**Exercise goal:**
Extract every line below that contains the string "sketchPlane".

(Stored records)
· · · ·

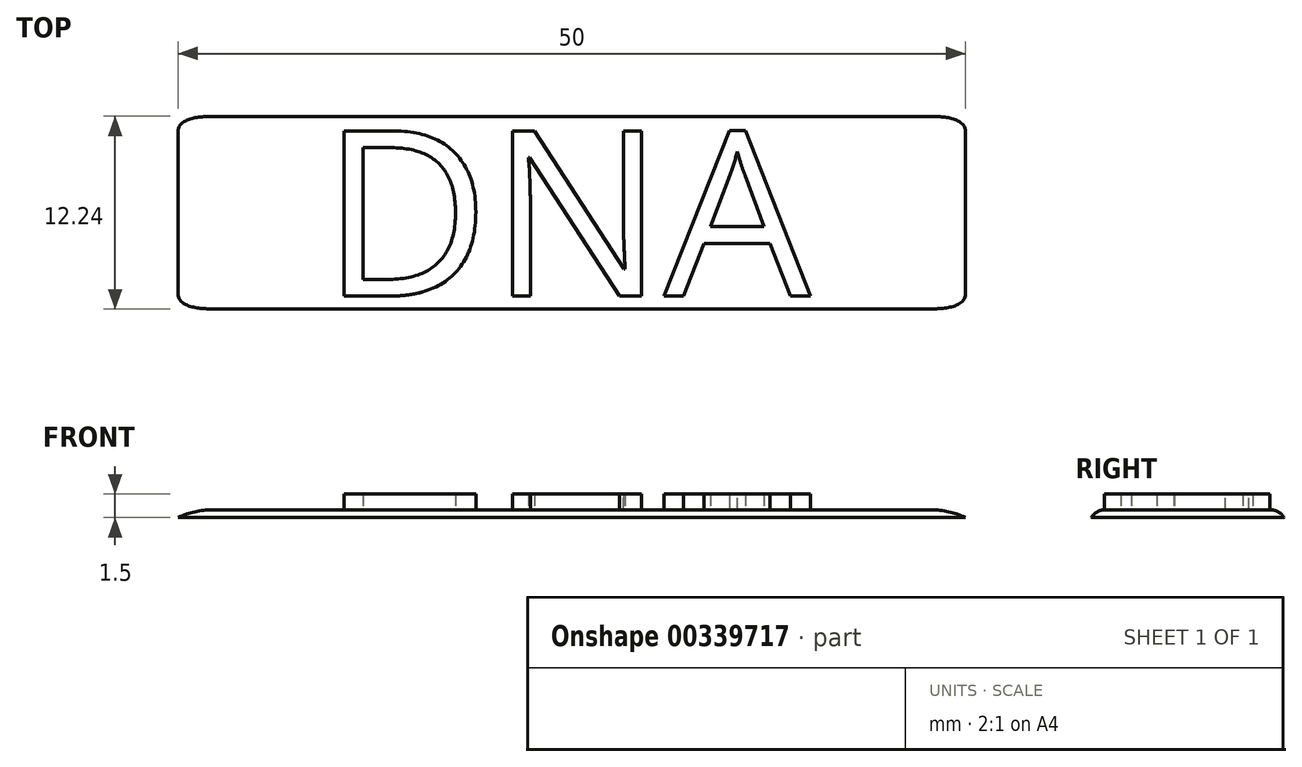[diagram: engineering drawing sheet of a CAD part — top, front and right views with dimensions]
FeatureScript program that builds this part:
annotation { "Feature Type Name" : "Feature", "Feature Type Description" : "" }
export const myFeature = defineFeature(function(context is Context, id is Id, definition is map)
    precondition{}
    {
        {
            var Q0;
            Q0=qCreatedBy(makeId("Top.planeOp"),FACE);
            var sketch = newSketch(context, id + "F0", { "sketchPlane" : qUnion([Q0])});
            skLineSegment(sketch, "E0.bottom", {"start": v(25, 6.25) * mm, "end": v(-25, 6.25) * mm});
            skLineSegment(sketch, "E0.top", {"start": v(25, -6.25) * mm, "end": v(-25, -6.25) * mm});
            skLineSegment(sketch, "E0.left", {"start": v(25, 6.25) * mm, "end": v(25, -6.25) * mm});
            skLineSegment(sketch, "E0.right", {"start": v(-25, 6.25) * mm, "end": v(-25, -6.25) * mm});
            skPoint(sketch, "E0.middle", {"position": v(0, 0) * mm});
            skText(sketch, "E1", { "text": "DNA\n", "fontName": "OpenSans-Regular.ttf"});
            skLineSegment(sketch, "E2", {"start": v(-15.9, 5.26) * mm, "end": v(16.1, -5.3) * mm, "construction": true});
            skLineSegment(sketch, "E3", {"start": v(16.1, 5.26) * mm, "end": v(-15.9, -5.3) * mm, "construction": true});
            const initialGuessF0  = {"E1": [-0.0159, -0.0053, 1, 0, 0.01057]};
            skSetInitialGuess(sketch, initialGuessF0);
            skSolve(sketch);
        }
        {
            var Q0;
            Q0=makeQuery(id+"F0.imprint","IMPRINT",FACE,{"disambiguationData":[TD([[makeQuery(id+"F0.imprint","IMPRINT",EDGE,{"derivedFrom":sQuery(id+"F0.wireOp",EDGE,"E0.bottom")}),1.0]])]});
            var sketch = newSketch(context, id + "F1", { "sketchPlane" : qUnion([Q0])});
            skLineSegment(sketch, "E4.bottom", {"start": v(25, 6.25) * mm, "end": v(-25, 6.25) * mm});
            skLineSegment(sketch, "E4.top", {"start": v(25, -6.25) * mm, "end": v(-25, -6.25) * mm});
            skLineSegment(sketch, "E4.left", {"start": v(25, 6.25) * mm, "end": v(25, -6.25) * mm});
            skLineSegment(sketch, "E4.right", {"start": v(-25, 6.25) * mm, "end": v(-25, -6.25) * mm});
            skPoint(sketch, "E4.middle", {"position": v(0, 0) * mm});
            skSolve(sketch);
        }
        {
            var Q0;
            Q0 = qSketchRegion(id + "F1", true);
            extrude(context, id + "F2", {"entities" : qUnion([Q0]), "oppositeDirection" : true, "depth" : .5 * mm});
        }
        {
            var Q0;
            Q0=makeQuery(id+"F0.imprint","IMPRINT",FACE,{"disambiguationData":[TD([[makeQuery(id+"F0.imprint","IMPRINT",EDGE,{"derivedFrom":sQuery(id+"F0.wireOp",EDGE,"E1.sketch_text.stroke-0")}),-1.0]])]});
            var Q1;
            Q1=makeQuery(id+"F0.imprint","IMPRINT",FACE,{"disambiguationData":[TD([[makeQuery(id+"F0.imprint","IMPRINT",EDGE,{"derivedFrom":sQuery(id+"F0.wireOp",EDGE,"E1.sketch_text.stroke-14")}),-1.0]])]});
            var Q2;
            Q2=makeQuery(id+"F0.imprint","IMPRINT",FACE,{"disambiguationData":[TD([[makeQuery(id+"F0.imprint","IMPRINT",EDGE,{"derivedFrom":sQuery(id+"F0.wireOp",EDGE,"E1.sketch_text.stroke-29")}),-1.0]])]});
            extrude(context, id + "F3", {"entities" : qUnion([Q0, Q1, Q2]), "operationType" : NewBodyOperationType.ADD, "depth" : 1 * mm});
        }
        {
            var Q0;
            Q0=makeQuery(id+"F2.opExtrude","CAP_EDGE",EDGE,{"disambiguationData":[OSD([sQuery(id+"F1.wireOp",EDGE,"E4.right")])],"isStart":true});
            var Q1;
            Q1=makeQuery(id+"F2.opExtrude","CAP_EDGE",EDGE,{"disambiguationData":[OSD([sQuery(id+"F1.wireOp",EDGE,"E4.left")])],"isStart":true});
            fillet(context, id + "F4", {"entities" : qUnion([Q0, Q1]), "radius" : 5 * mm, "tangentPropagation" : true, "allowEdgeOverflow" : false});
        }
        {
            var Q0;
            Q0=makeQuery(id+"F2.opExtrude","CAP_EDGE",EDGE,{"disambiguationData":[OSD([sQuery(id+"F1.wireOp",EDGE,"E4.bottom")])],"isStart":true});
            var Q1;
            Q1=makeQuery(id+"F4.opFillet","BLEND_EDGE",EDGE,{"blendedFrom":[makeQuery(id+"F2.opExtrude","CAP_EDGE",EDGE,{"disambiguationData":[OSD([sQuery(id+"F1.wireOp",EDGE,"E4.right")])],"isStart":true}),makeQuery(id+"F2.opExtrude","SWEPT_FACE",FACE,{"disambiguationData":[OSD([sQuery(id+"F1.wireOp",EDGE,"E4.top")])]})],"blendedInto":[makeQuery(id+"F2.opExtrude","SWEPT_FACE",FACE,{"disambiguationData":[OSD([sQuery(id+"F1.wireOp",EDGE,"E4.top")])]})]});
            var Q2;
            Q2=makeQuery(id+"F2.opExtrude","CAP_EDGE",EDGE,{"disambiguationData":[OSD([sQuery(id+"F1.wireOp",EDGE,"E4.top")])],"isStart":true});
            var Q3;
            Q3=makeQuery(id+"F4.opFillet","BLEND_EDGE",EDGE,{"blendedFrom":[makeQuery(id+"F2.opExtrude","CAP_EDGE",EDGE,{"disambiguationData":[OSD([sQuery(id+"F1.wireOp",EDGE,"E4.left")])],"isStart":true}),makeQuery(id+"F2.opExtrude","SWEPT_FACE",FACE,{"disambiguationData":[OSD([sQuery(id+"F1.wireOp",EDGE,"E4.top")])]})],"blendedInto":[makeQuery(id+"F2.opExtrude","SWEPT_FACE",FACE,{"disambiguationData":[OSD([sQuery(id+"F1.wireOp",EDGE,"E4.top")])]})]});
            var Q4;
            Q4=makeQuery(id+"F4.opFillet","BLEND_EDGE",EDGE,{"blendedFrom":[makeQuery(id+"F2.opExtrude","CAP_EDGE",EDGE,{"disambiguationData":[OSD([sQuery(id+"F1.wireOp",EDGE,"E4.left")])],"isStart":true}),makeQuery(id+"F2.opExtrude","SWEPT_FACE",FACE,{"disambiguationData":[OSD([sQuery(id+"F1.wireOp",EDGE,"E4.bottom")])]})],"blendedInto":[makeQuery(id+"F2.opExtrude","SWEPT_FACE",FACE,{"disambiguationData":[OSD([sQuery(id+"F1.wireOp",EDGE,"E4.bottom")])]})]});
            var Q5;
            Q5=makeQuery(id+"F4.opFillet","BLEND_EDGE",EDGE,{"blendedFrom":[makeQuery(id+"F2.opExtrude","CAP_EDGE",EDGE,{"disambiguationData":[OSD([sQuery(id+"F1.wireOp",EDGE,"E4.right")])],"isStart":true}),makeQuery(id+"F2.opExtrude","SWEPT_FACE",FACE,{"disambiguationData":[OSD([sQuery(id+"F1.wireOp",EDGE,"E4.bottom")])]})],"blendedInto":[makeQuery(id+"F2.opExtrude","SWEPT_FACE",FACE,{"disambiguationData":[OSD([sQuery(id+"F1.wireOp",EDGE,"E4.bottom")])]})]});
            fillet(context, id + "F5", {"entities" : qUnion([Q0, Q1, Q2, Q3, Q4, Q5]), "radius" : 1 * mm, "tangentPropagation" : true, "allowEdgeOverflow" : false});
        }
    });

· · · ·

**Full output:**
            var sketch = newSketch(context, id + "F0", { "sketchPlane" : qUnion([Q0])});
            var sketch = newSketch(context, id + "F1", { "sketchPlane" : qUnion([Q0])});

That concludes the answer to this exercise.